▸ **TASK REQUIREMENTS**:
The goal is a clean copy of all the data below, with pictures dropped and everything else retyped exactly.

▸ **DATA**:

-- -- --

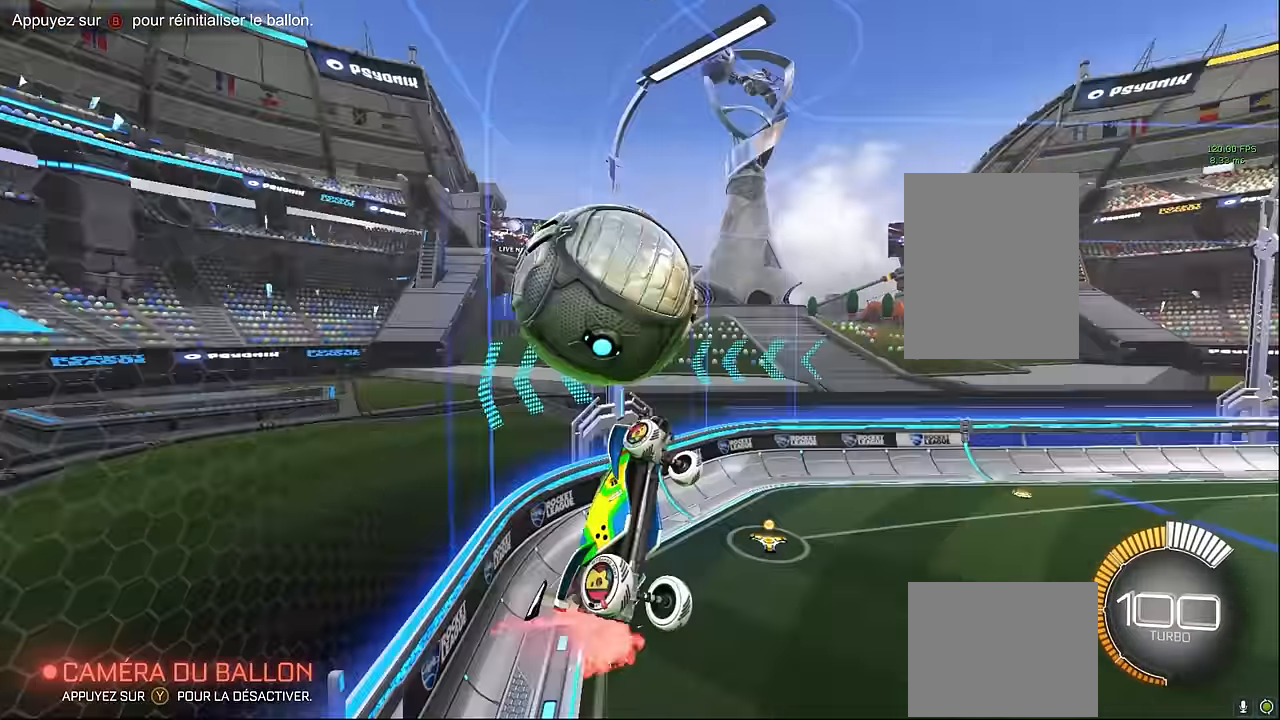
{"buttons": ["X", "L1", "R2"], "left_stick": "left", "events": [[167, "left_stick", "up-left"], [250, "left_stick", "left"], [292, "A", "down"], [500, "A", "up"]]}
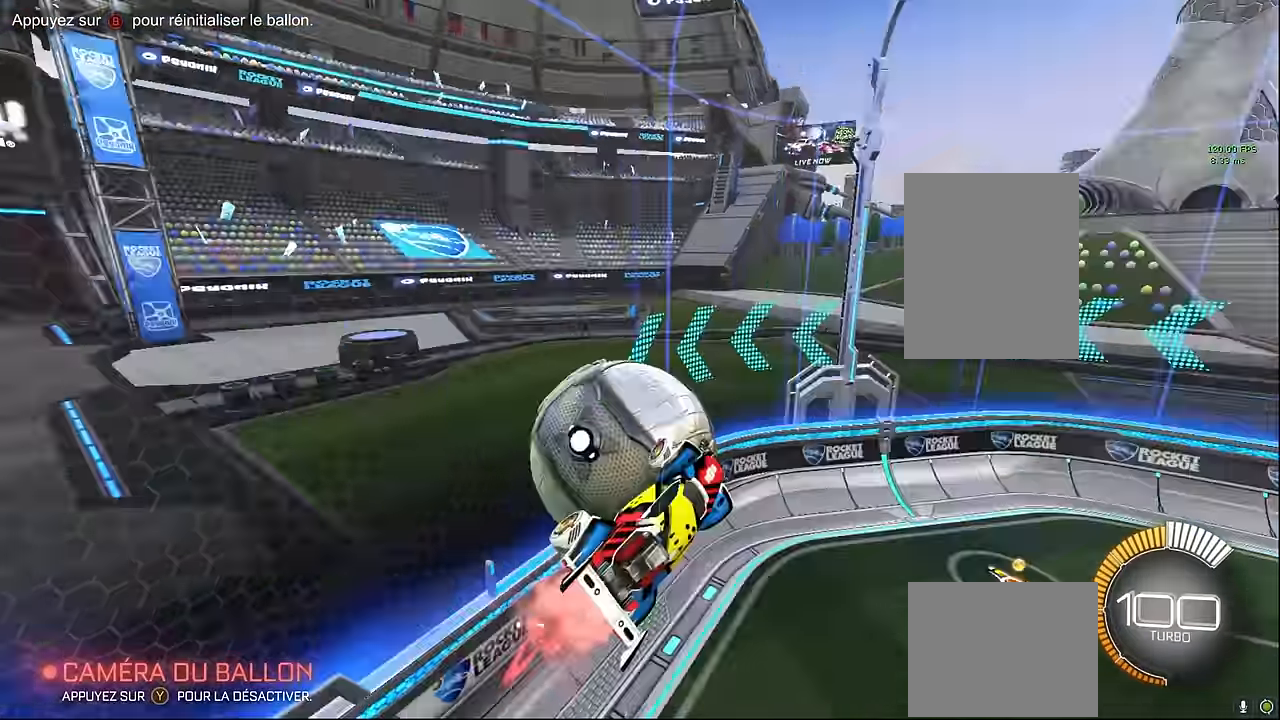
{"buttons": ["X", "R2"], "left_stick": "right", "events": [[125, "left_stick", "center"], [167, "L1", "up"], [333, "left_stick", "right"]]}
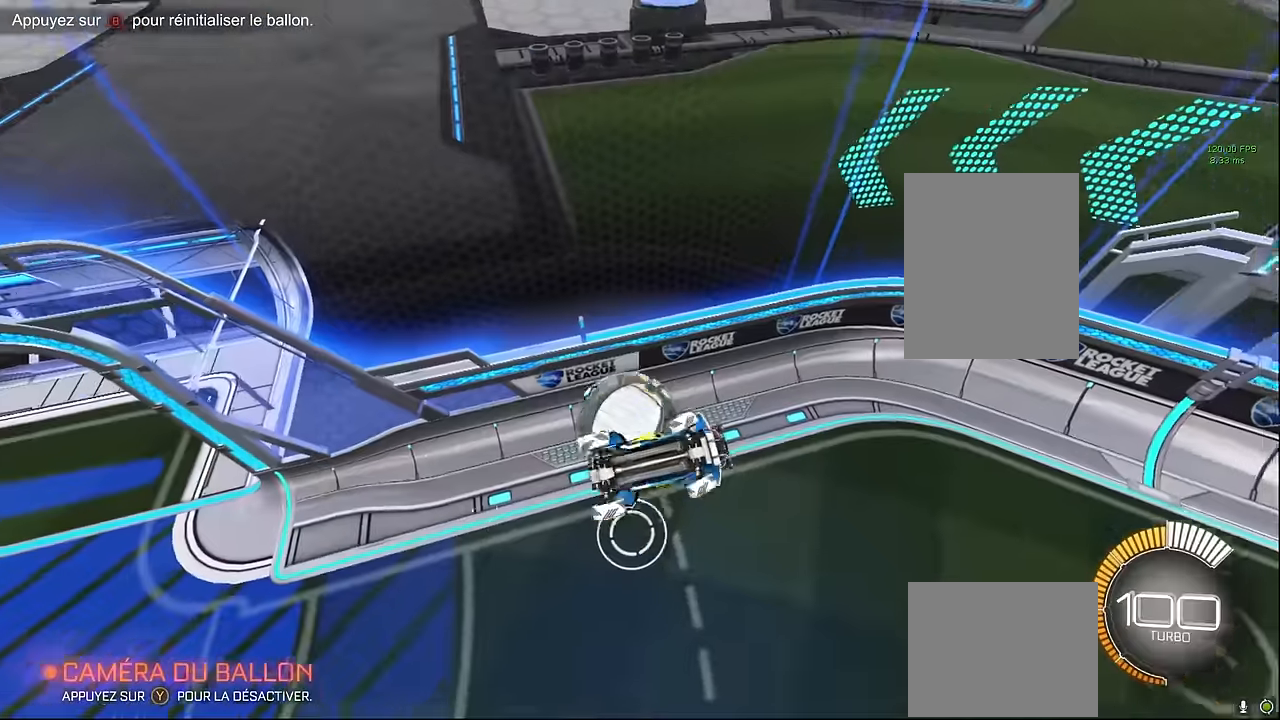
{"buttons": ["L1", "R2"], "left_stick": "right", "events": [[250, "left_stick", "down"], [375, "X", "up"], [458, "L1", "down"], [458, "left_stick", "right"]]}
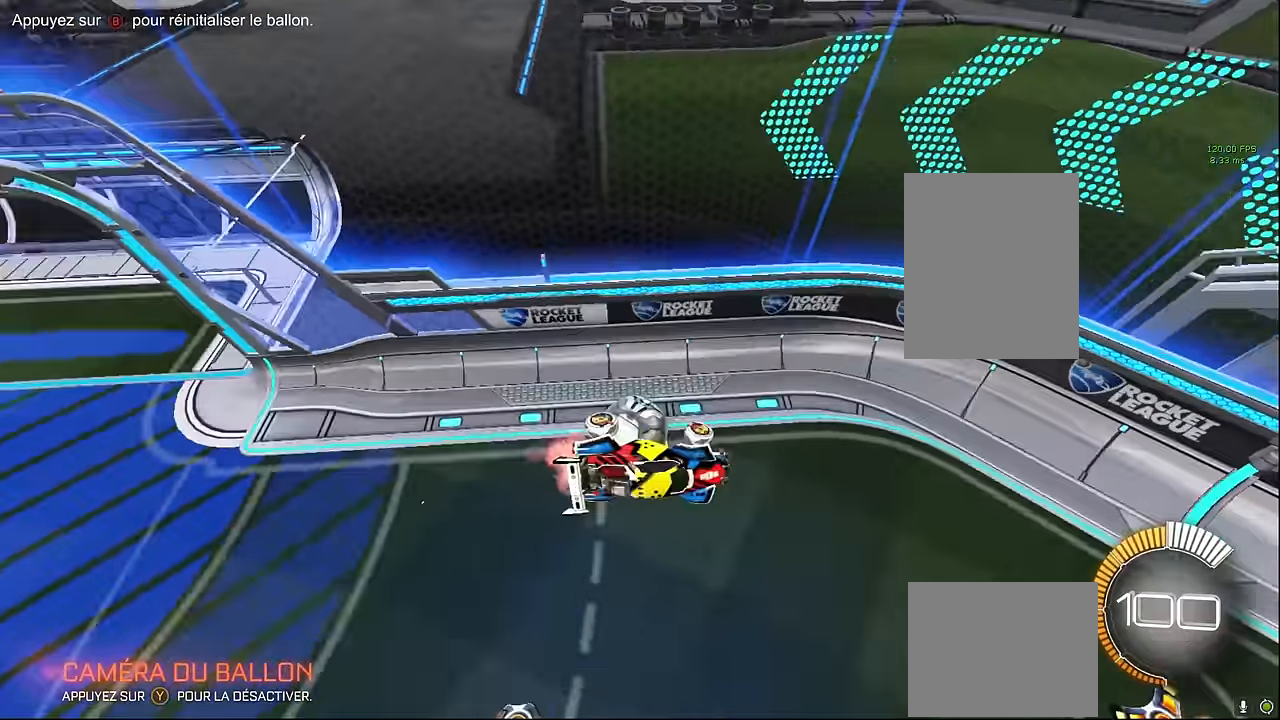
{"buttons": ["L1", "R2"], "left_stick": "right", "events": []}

-- -- --

▸ **RESULT OF THE EXERCISE**:
{"buttons": ["X", "L1", "R2"], "left_stick": "left", "events": [[167, "left_stick", "up-left"], [250, "left_stick", "left"], [292, "A", "down"], [500, "A", "up"]]}
{"buttons": ["X", "R2"], "left_stick": "right", "events": [[125, "left_stick", "center"], [167, "L1", "up"], [333, "left_stick", "right"]]}
{"buttons": ["L1", "R2"], "left_stick": "right", "events": [[250, "left_stick", "down"], [375, "X", "up"], [458, "L1", "down"], [458, "left_stick", "right"]]}
{"buttons": ["L1", "R2"], "left_stick": "right", "events": []}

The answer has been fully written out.